**引用文**
* * * *

スイッチやハブを接続する際、やってはいけないのがループ構成だ。これは、2台のスイッチを2本のLANケーブルで直結したり、1本のケーブルの両端を同じスイッチに接続した場合などに生じる。では、なぜループを作ってはいけないのか、ループを作ると何が起こるのだろうか。
ループ構成を作ってみると
2台のスイッチでループを作るとどうなるのか。理由の説明の前に、結果から紹介しよう。ここでは、PCを数台ずつ接続した2台のスイッチを用意した。最初に1本のLANケーブルでスイッチ間を結び、通信が行なわれていることを確認。スイッチのフロント部のアクセスランプは、通信にあわせて点滅している。

* * * *

**作業指示**
上に示したスイッチのループ構成についての引用文を、最初から最後まで一字も変えずにそのまま繰り返しなさい。

**分析用データ**
* * * *

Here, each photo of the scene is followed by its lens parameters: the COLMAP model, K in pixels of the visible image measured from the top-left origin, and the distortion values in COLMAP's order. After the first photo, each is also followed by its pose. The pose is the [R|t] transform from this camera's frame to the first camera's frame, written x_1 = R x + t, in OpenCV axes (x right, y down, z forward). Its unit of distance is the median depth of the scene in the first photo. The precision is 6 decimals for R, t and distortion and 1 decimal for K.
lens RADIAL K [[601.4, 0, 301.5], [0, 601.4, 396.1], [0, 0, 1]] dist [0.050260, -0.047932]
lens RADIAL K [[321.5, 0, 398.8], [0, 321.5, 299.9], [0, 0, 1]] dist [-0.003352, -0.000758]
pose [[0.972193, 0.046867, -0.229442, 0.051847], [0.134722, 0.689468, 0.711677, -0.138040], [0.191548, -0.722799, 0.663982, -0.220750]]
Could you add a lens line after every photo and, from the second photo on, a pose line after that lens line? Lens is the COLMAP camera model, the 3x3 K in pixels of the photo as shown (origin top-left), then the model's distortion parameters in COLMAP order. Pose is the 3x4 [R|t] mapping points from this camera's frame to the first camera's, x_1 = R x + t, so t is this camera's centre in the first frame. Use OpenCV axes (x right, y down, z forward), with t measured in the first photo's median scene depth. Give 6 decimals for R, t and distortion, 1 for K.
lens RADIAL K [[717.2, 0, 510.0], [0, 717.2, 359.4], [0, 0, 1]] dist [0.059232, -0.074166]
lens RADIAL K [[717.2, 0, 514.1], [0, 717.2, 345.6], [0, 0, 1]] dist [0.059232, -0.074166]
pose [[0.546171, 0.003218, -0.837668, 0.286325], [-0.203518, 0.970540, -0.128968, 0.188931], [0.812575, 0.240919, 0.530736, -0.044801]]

* * * *

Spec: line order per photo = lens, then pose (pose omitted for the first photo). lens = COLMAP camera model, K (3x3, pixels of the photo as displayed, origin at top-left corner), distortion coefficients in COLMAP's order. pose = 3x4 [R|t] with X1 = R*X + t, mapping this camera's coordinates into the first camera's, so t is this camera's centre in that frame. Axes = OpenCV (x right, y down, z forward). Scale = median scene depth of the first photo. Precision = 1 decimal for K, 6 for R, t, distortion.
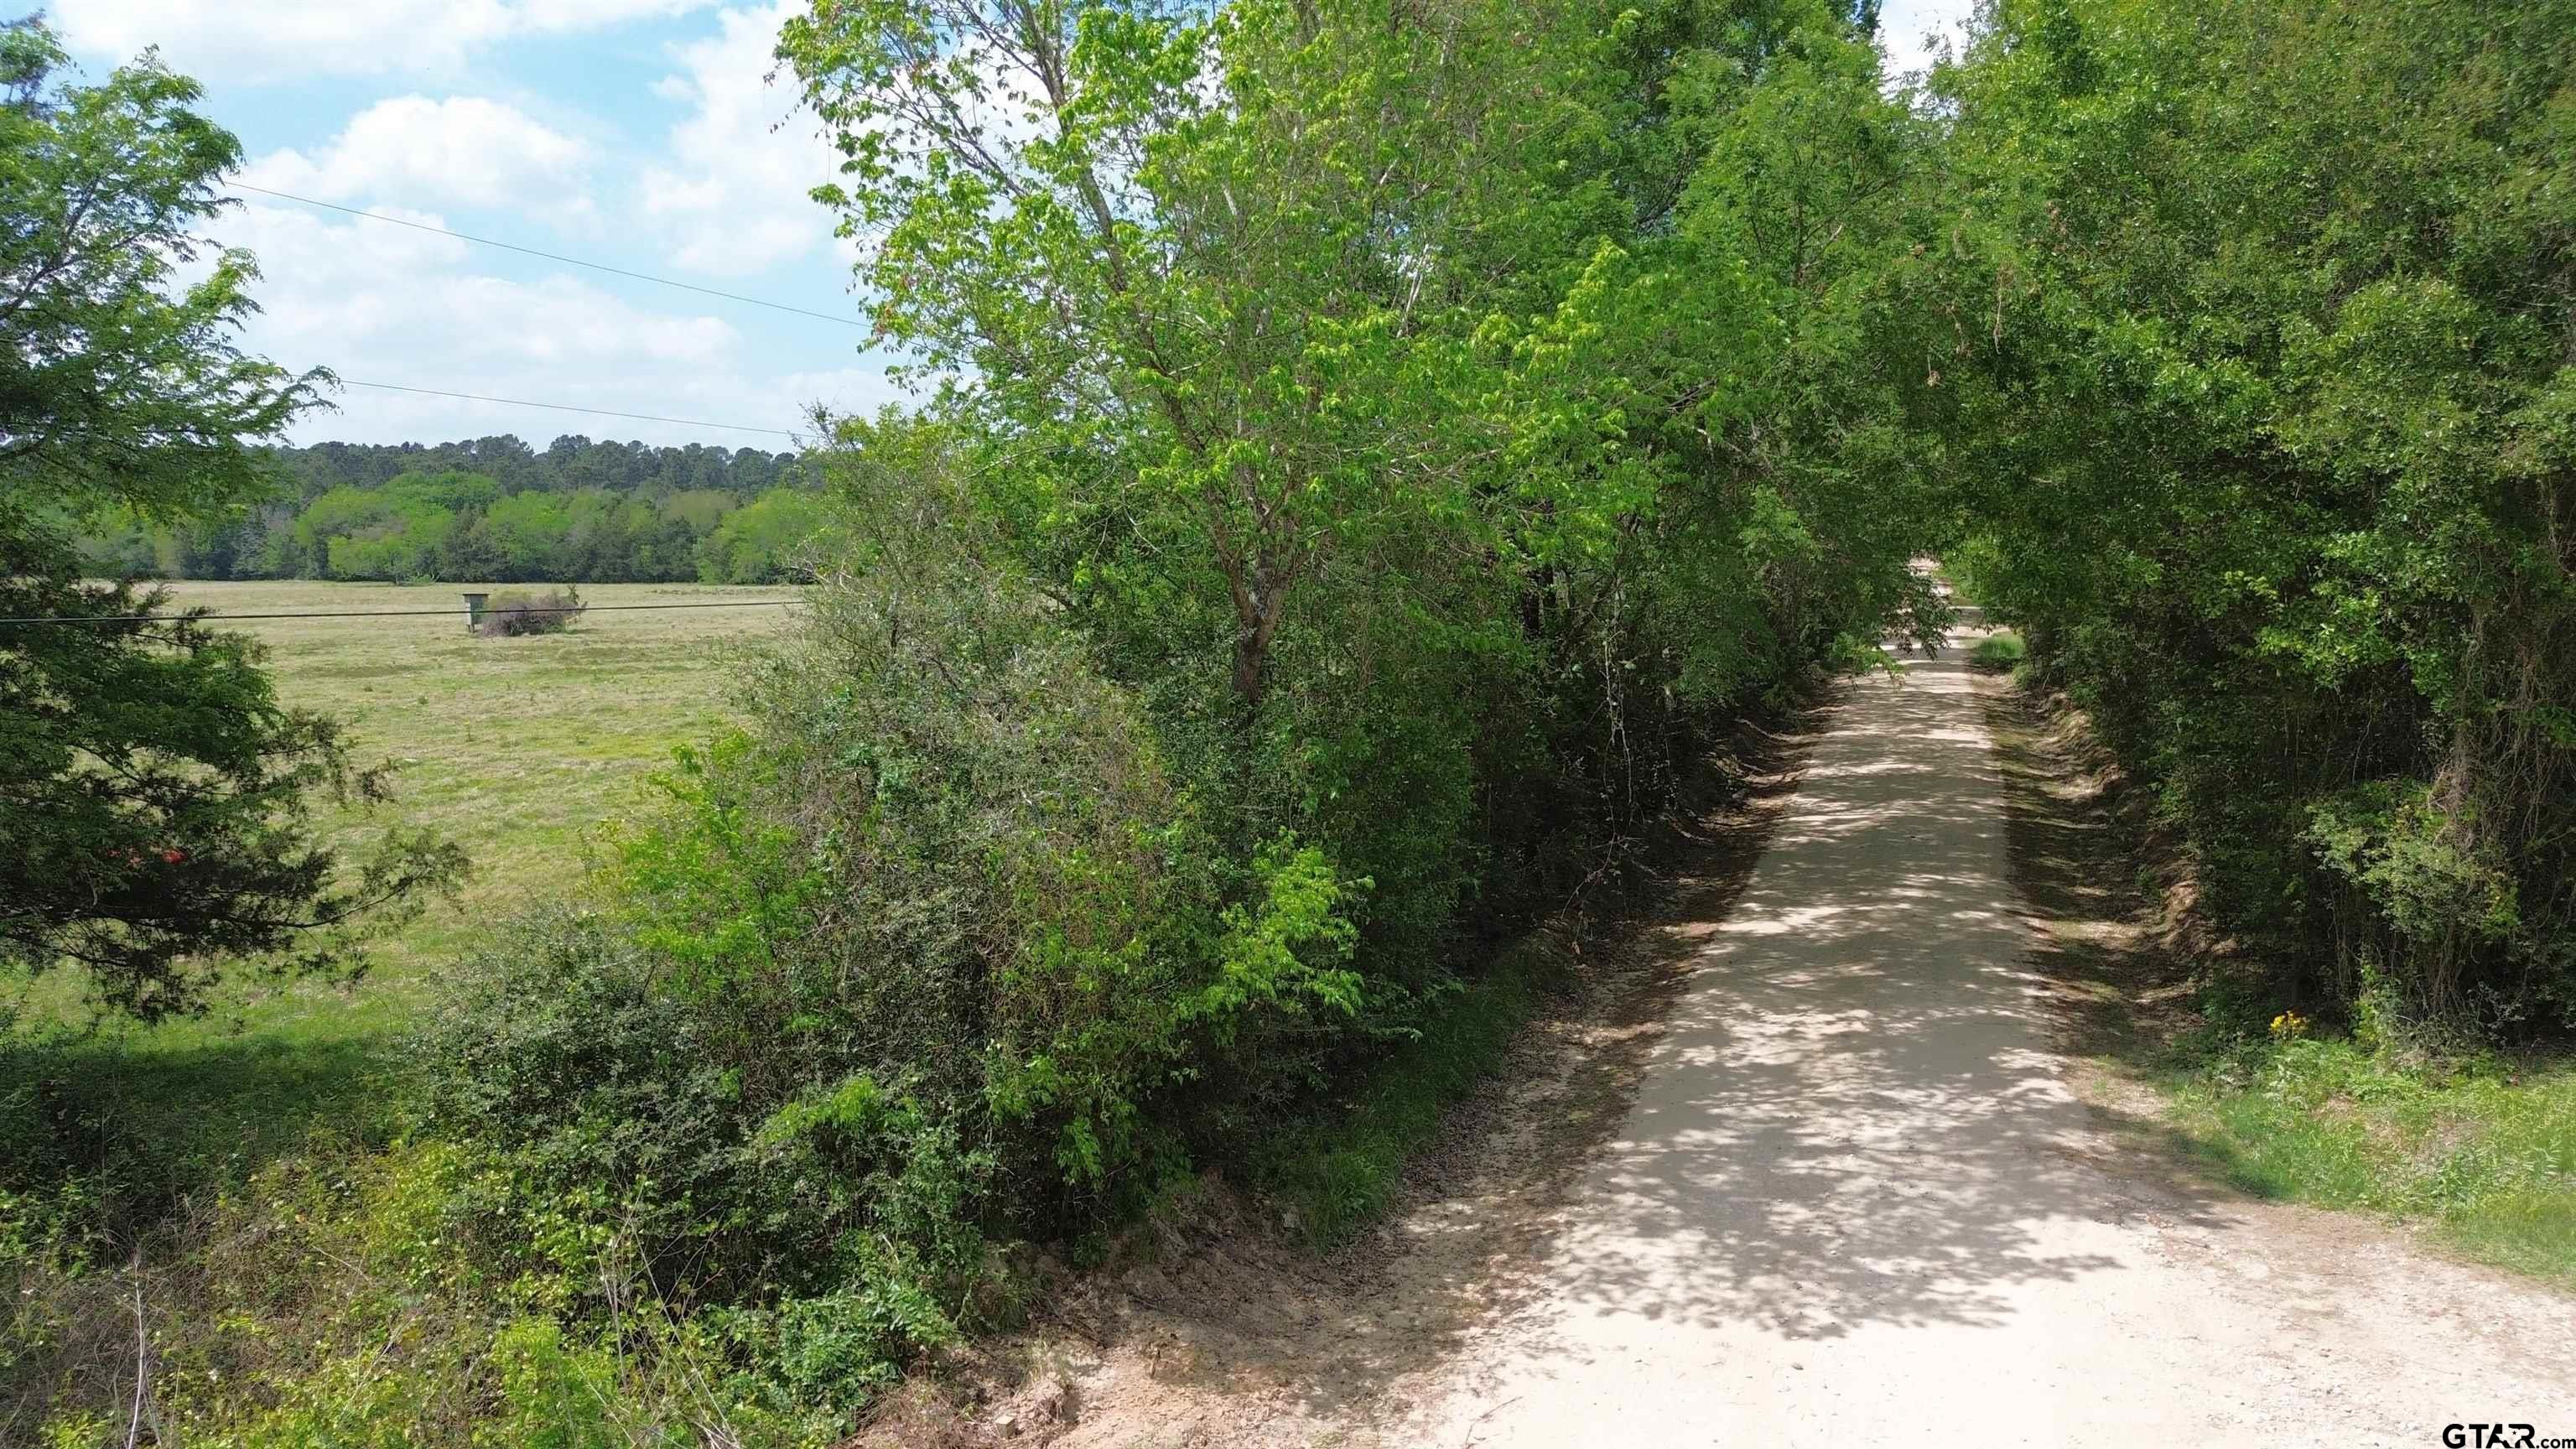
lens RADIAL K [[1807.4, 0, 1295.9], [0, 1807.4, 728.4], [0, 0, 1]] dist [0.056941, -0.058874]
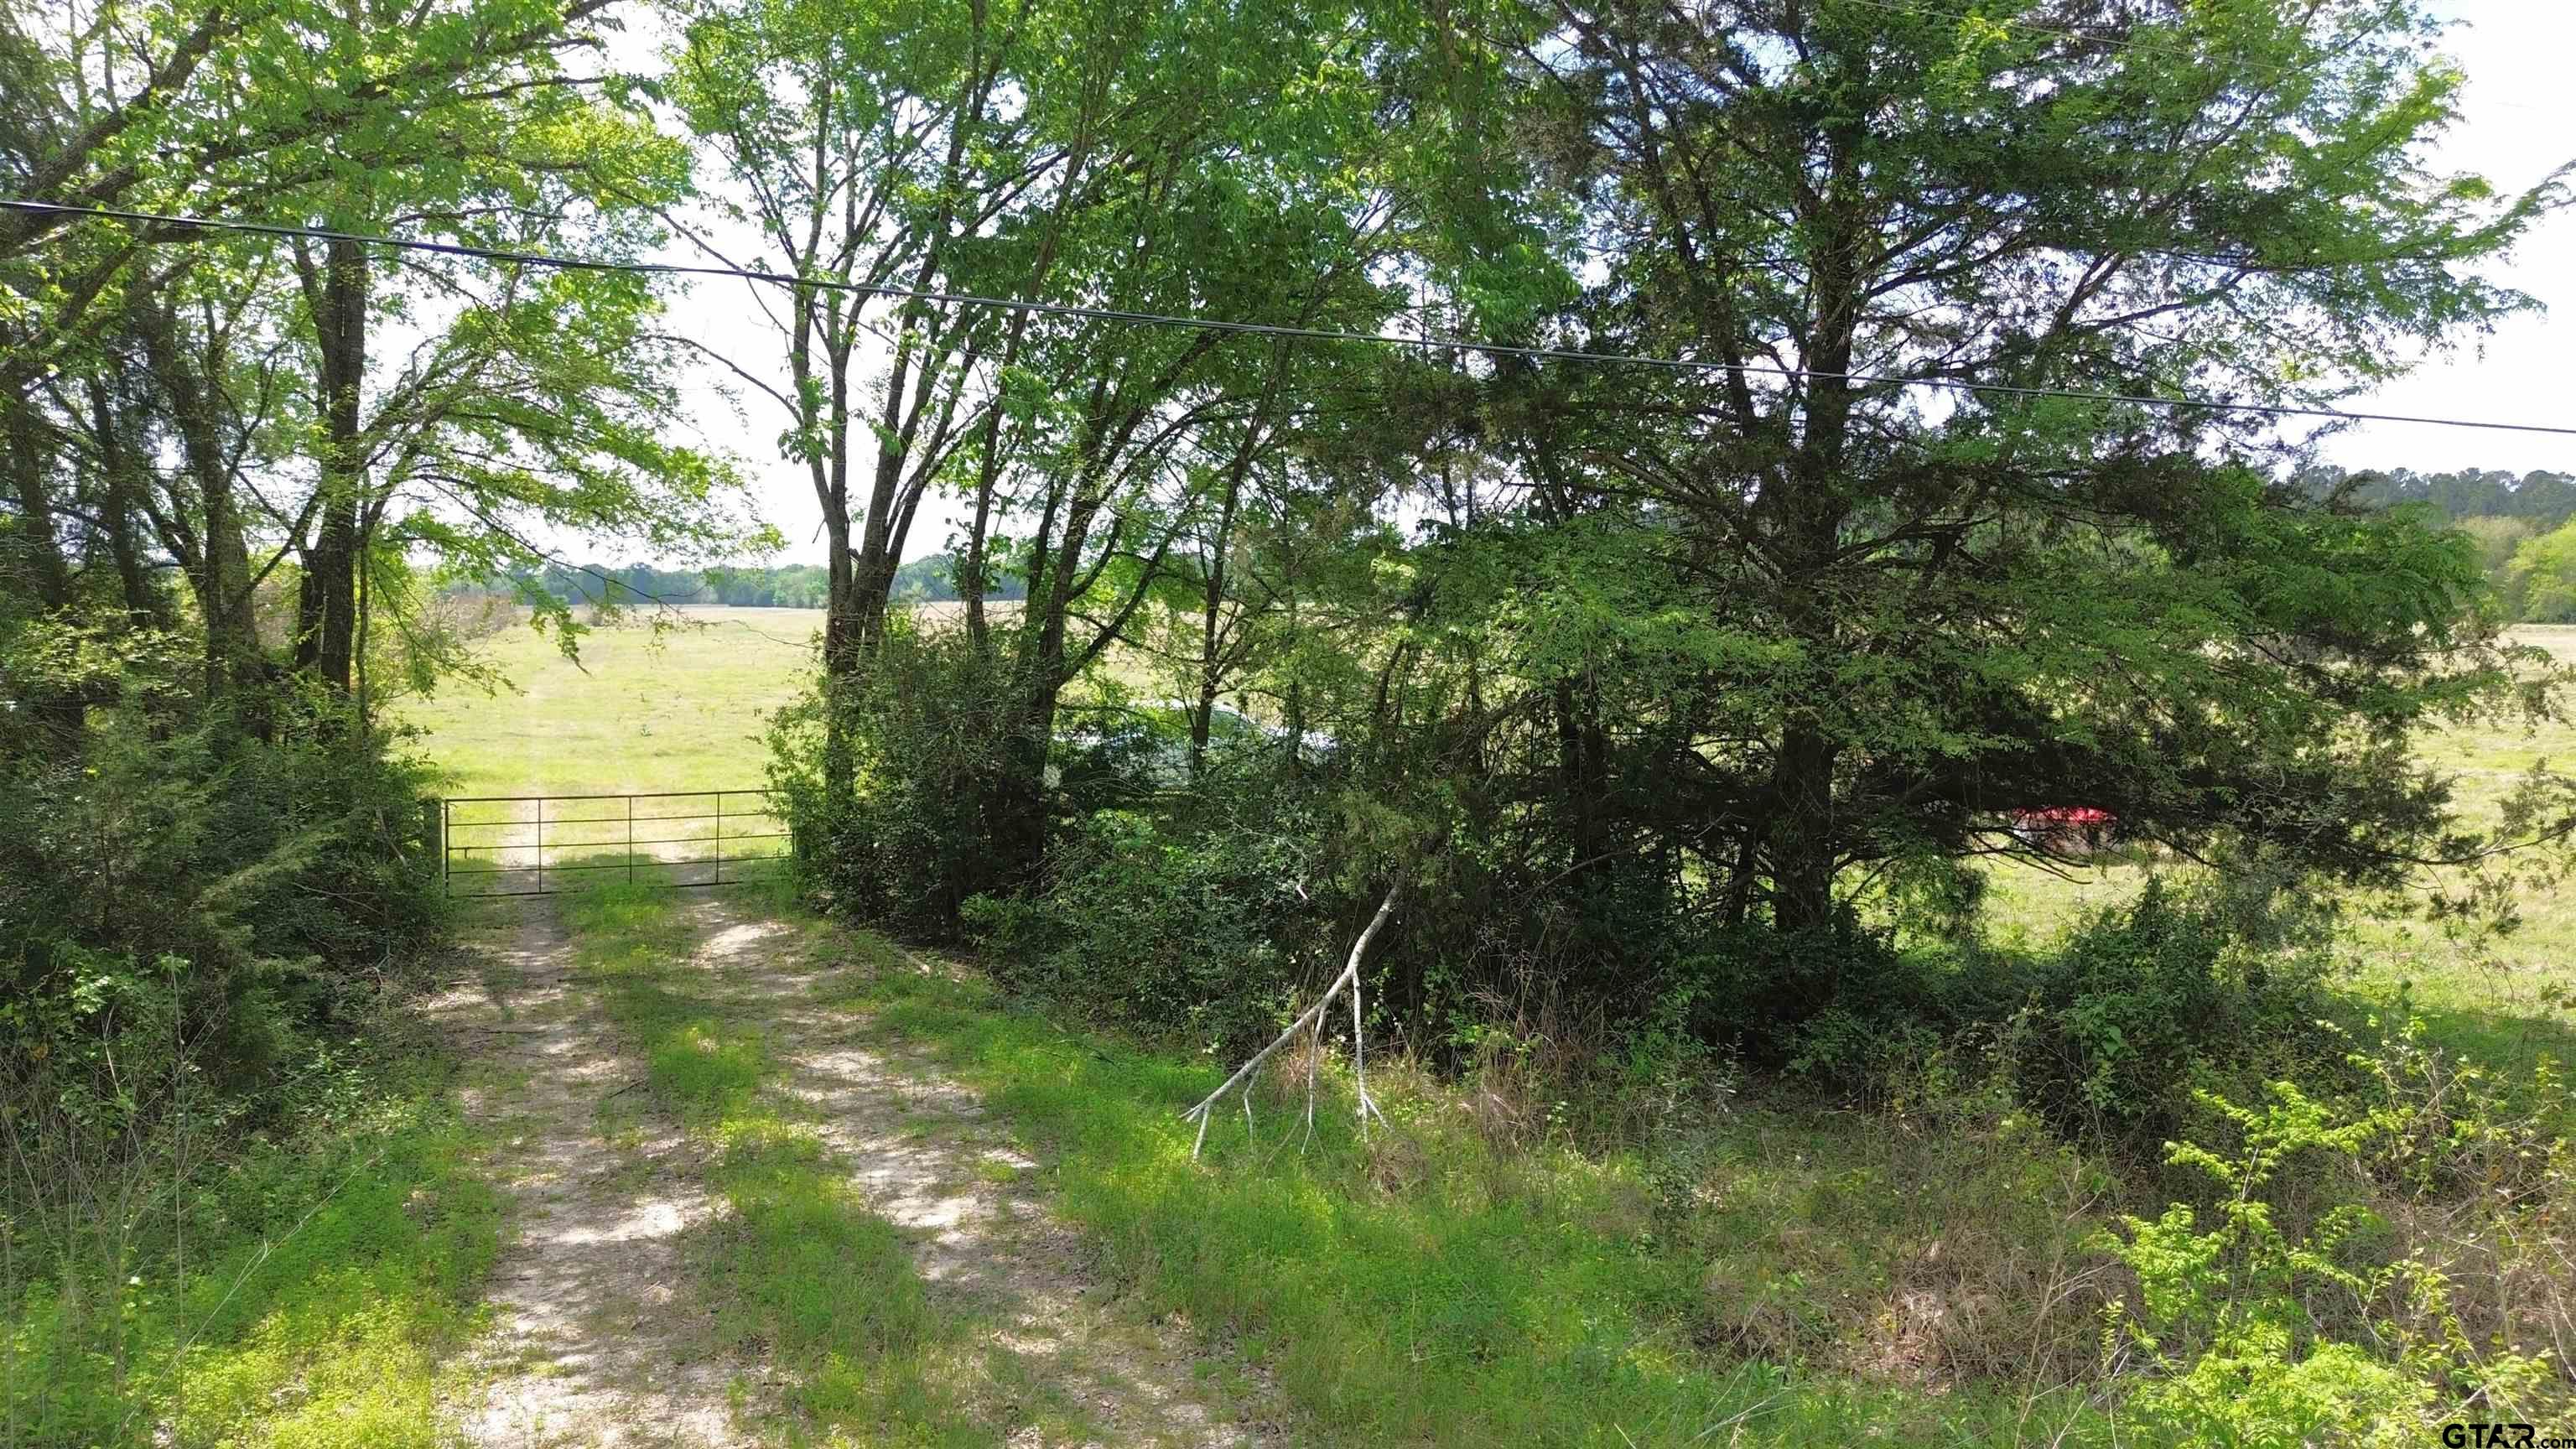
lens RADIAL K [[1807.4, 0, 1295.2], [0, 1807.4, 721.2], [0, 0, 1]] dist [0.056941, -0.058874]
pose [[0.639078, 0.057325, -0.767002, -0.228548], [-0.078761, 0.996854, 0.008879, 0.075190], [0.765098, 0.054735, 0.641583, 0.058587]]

* * * *

**結果は次のとおり**
スイッチやハブを接続する際、やってはいけないのがループ構成だ。これは、2台のスイッチを2本のLANケーブルで直結したり、1本のケーブルの両端を同じスイッチに接続した場合などに生じる。では、なぜループを作ってはいけないのか、ループを作ると何が起こるのだろうか。
ループ構成を作ってみると
2台のスイッチでループを作るとどうなるのか。理由の説明の前に、結果から紹介しよう。ここでは、PCを数台ずつ接続した2台のスイッチを用意した。最初に1本のLANケーブルでスイッチ間を結び、通信が行なわれていることを確認。スイッチのフロント部のアクセスランプは、通信にあわせて点滅している。